Have you ever seen one of those convenience store videotapes? I would have a hard time identifying my sister on one, let alone someone I had only met a few times. The evidence that the defendant wanted to introduce at trial, that he had an injury and a job, was not fraudulent. The attorney erroneously thought he couldn't put it on because since he personally believed the defendant was guilty, he couldn't put on evidence that would raise an inference that the defendant was not guilty. So it was the defense attorney who showed contempt for the judicial process, including the jurors, since he thought it was his job to judge the defendant's guilt, not the jurors'.

The Supreme Court was absolutely right in its decision, as was the Court of Appeals before it. The article doesn't make it clear, but the Court of Appeals ruled first and also concluded that the defense attorney was in the wrong and the trial judge should have replaced him.

neolib 3 years, 10 months ago

Poor deductive reasoning. Nowhere in the article does it say that Smith admitted to Rumsey that it was him on the tape nor that Rumsey divulged to Judge Murphy that Smith admitted it to Rumsey.

damnitimpissed 3 years, 10 months ago

It is a very thin line. You can't present false evidence or perjury and yet, vigorously defend your client.

ebyrdstarr 3 years, 10 months ago

The problem here is that the defense attorney wasn't refusing to present false evidence or perjury. He was refusing to put on true evidence that would raise the inference that the defendant could not have committed the crime because the defense attorney was personally convinced that the defendant was guilty. That's not a thin line at all. It's a no-brainer that an attorney who refuses to advocate for a client based on a personal belief in that client's guilt has no business representing that client at trial.

somebodynew 3 years, 10 months ago

I understand your point ebyrdstarr, but if the attorney sees the video and knows that it is his client, then isn't he subborning (whatever spelling is), permitting perjury if he puts witnesses on that he knows are lying ??? That is the way I read this. The attorney knows it is his client on video, but his client wants to bring people in to lie for him.

Now I know that is not uncommon in the judicial system, but here it is on tape. Sounds like a song ..."it wasn't me....."

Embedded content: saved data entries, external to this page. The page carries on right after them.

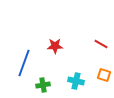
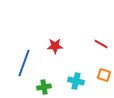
green cross: moved 1 px right, 2 px down
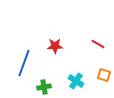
red line: moved 3 px left
cyan cross: rotated 21 degrees clockwise
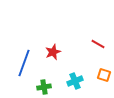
red star: moved 2 px left, 6 px down; rotated 21 degrees counterclockwise
cyan cross: moved 1 px left; rotated 35 degrees clockwise
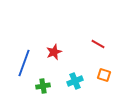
red star: moved 1 px right
green cross: moved 1 px left, 1 px up
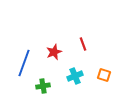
red line: moved 15 px left; rotated 40 degrees clockwise
cyan cross: moved 5 px up
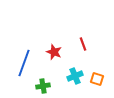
red star: rotated 28 degrees counterclockwise
orange square: moved 7 px left, 4 px down
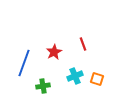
red star: rotated 21 degrees clockwise
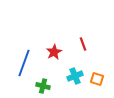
green cross: rotated 24 degrees clockwise
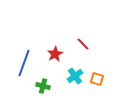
red line: rotated 24 degrees counterclockwise
red star: moved 1 px right, 2 px down
cyan cross: rotated 14 degrees counterclockwise
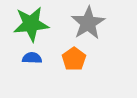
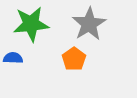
gray star: moved 1 px right, 1 px down
blue semicircle: moved 19 px left
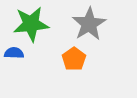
blue semicircle: moved 1 px right, 5 px up
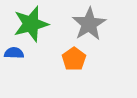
green star: rotated 9 degrees counterclockwise
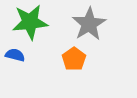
green star: moved 1 px left, 2 px up; rotated 9 degrees clockwise
blue semicircle: moved 1 px right, 2 px down; rotated 12 degrees clockwise
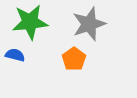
gray star: rotated 12 degrees clockwise
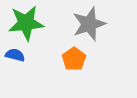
green star: moved 4 px left, 1 px down
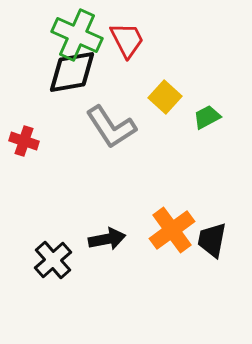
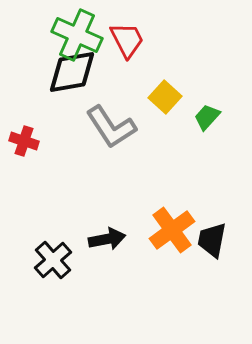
green trapezoid: rotated 20 degrees counterclockwise
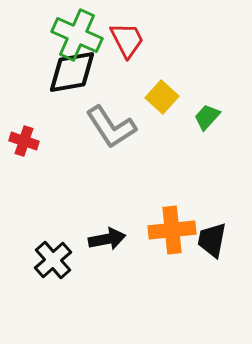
yellow square: moved 3 px left
orange cross: rotated 30 degrees clockwise
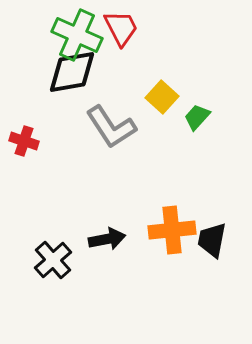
red trapezoid: moved 6 px left, 12 px up
green trapezoid: moved 10 px left
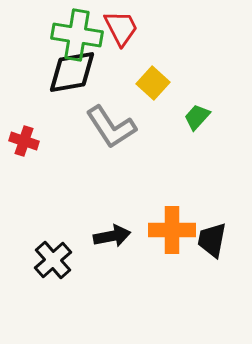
green cross: rotated 15 degrees counterclockwise
yellow square: moved 9 px left, 14 px up
orange cross: rotated 6 degrees clockwise
black arrow: moved 5 px right, 3 px up
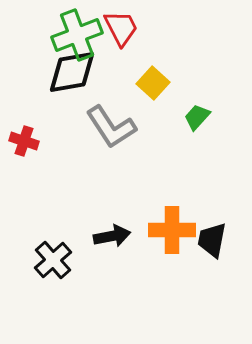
green cross: rotated 30 degrees counterclockwise
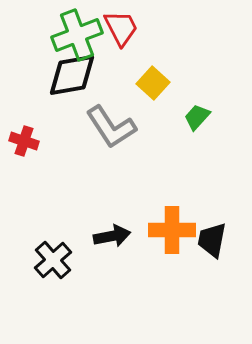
black diamond: moved 3 px down
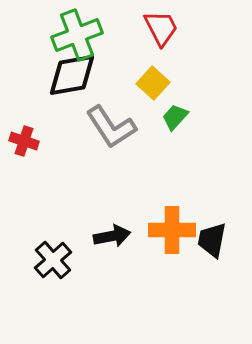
red trapezoid: moved 40 px right
green trapezoid: moved 22 px left
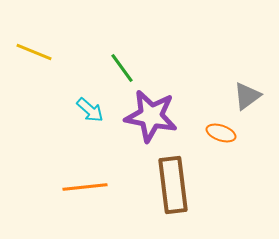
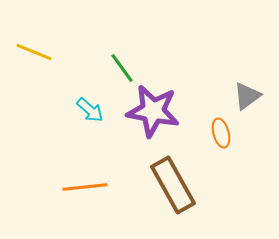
purple star: moved 2 px right, 5 px up
orange ellipse: rotated 56 degrees clockwise
brown rectangle: rotated 22 degrees counterclockwise
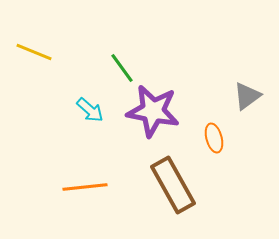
orange ellipse: moved 7 px left, 5 px down
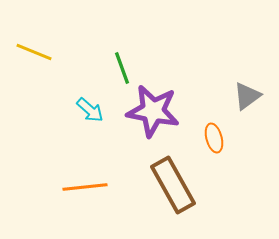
green line: rotated 16 degrees clockwise
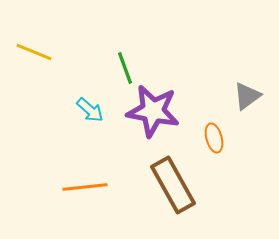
green line: moved 3 px right
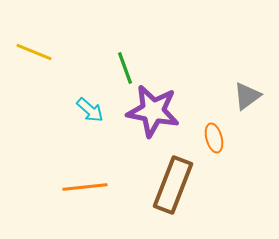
brown rectangle: rotated 50 degrees clockwise
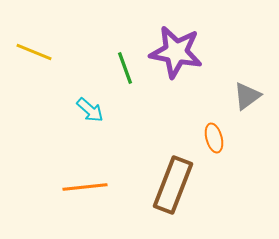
purple star: moved 23 px right, 59 px up
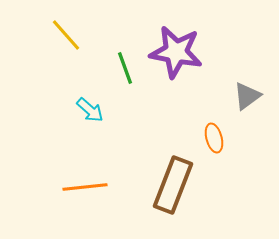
yellow line: moved 32 px right, 17 px up; rotated 27 degrees clockwise
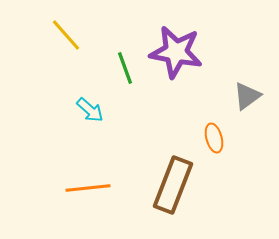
orange line: moved 3 px right, 1 px down
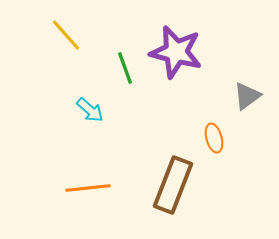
purple star: rotated 4 degrees clockwise
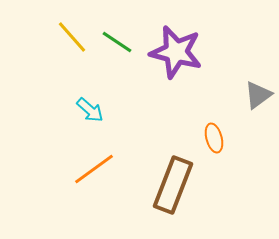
yellow line: moved 6 px right, 2 px down
green line: moved 8 px left, 26 px up; rotated 36 degrees counterclockwise
gray triangle: moved 11 px right, 1 px up
orange line: moved 6 px right, 19 px up; rotated 30 degrees counterclockwise
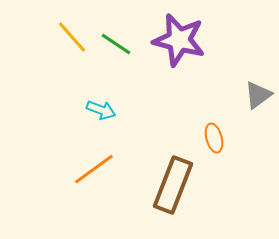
green line: moved 1 px left, 2 px down
purple star: moved 3 px right, 12 px up
cyan arrow: moved 11 px right; rotated 20 degrees counterclockwise
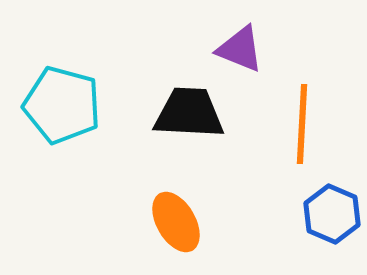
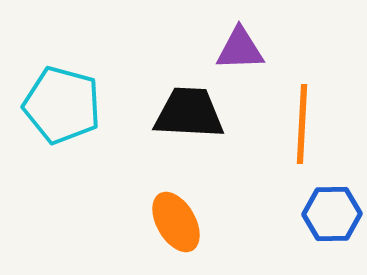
purple triangle: rotated 24 degrees counterclockwise
blue hexagon: rotated 24 degrees counterclockwise
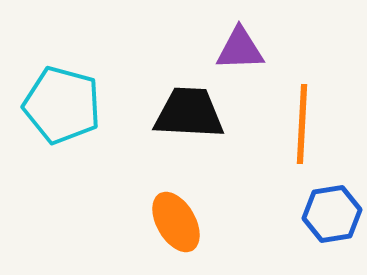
blue hexagon: rotated 8 degrees counterclockwise
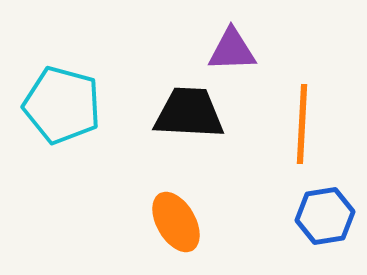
purple triangle: moved 8 px left, 1 px down
blue hexagon: moved 7 px left, 2 px down
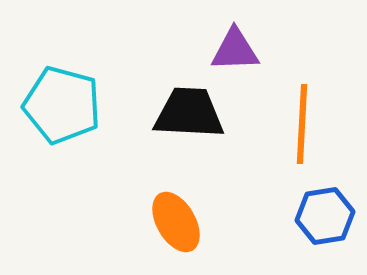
purple triangle: moved 3 px right
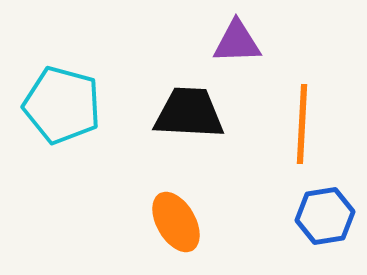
purple triangle: moved 2 px right, 8 px up
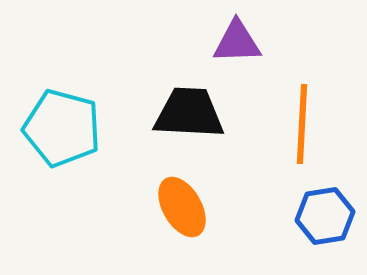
cyan pentagon: moved 23 px down
orange ellipse: moved 6 px right, 15 px up
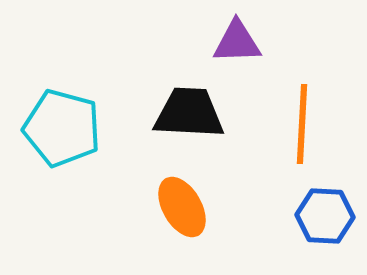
blue hexagon: rotated 12 degrees clockwise
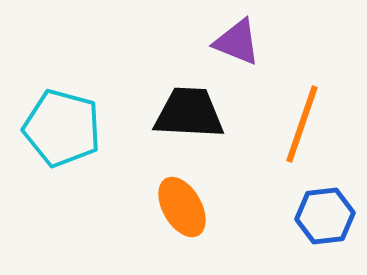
purple triangle: rotated 24 degrees clockwise
orange line: rotated 16 degrees clockwise
blue hexagon: rotated 10 degrees counterclockwise
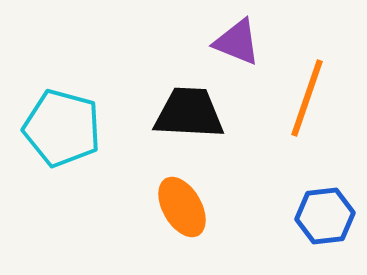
orange line: moved 5 px right, 26 px up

ebyrdstarr 3 years, 10 months ago

That isn't what happened here. The evidence the defendant wanted put on was true. He wasn't asking the attorney to suborn perjury. But the defense attorney thought he couldn't put on even true evidence from which the jury could infer the defendant was not guilty because the defense attorney had independently decided the defendant was guilty. That's just absurd.

Oh, and have you ever seen those gas station surveillance videos? There's almost no way to conclusively identify someone. And in the decision, the court noted that the video was dark and grainy. The idea that a defense attorney could so conclusively decide that his client is guilty just from one of those videos, and thus refuse to put on true evidence that might suggest the defendant had no motive to commit the crime, is appalling.

damnitimpissed 3 years, 9 months ago

Damn it. I leave my account signed in for five minutes and my lovely partner throws me under the troll bus.